**練習目標**
請根據這段訪談回答:
(a) 當兵回來後,受訪者被分配到哪裏工作?
(b) 受訪者說自己真正開始寫作是從哪一年、哪件事開始的?
(c) 受訪者認為自己最多只算是什麼?

**所給段落**
------------

當兵回來以後我分配到了化肥廠工作,起初的工作崗位不是拉煤,是相對悠閑的。在這樣的悠閑裏我打牌吹牛曬太陽喝老酒,感覺很幸 福。很奇怪的,突然想到要寫東西,結果就寫了,結果就在報紙上登出了豆腐幹。我真正開始寫作,應該是1996年被調去拉煤開始。我承認我的寫作有一定的功利性,當時就是想換一個工作環境別再拉煤了。後來果然做到了。當然,如你所說,也受了當時“作傢”這個高尚字眼的誘惑。不過至今為至,我都不敢自稱為作傢,我覺得我最多衹是名寫手。這不叫謙虛,叫自知之明。上世紀八十年代以及九十年代初期的氛圍,我沒有感受到,衹是略略聽說一二而已。據說在我居住的小縣城,文學氛圍很好,有一些寫作的人從此改變命運。是事實,有先例,到並不是說我異常羨慕。我想,那是一個幸福的年代。
(2) 為了自由寫作,你放棄了事業,而成為“坐傢”。衹是,現在的文學氛圍是不是讓你越來越不習慣?文學的邊緣化和商業化是不是有點讓你無所適從?你的堅持是源於什麽?但請不要跟我說內心的熱愛,現在在作傢都追求暢銷的年代,再把“熱愛文學”挂在嘴上似乎顯得有點言不由衷。是不是?

------------

**相關資料**
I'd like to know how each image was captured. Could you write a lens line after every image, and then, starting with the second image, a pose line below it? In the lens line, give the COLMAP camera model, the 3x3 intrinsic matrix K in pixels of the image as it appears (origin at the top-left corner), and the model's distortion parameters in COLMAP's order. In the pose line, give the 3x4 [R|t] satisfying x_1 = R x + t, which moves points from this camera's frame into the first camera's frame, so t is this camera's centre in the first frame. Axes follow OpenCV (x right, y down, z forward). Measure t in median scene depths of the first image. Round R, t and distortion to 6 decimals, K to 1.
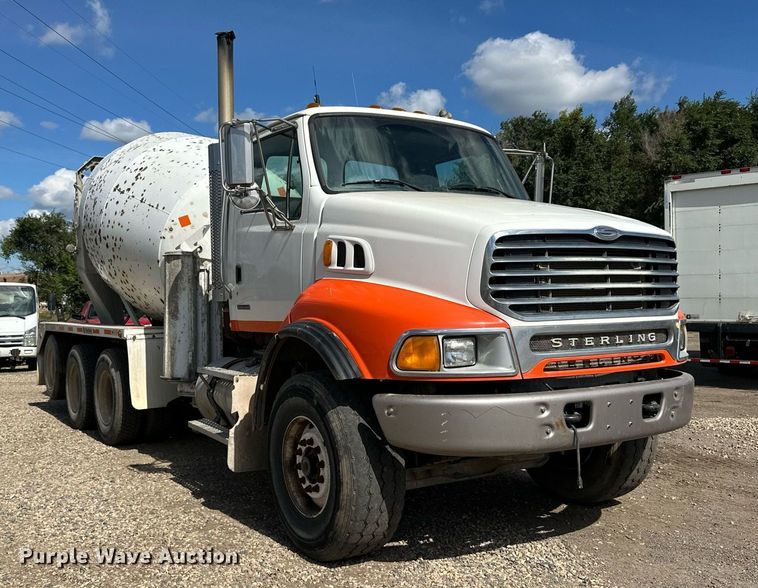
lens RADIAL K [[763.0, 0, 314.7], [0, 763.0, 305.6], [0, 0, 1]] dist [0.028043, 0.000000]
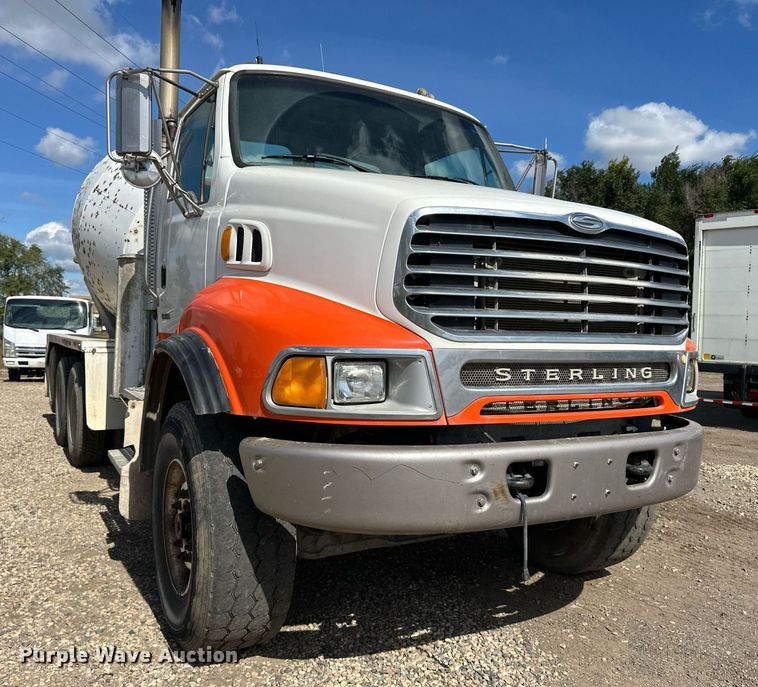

------------

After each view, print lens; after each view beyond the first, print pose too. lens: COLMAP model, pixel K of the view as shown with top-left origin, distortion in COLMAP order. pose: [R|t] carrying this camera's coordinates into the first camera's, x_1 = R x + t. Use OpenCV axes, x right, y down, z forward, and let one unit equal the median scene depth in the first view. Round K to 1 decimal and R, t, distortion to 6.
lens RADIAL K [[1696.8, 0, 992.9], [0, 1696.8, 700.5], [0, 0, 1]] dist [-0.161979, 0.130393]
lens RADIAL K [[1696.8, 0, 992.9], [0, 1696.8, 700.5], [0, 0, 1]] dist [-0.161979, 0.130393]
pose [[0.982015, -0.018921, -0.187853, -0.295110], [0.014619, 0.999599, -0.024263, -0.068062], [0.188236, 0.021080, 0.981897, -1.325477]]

------------

**作答結果**
(a) 化肥廠。
(b) 1996年,從被調去拉煤開始。
(c) 一名寫手。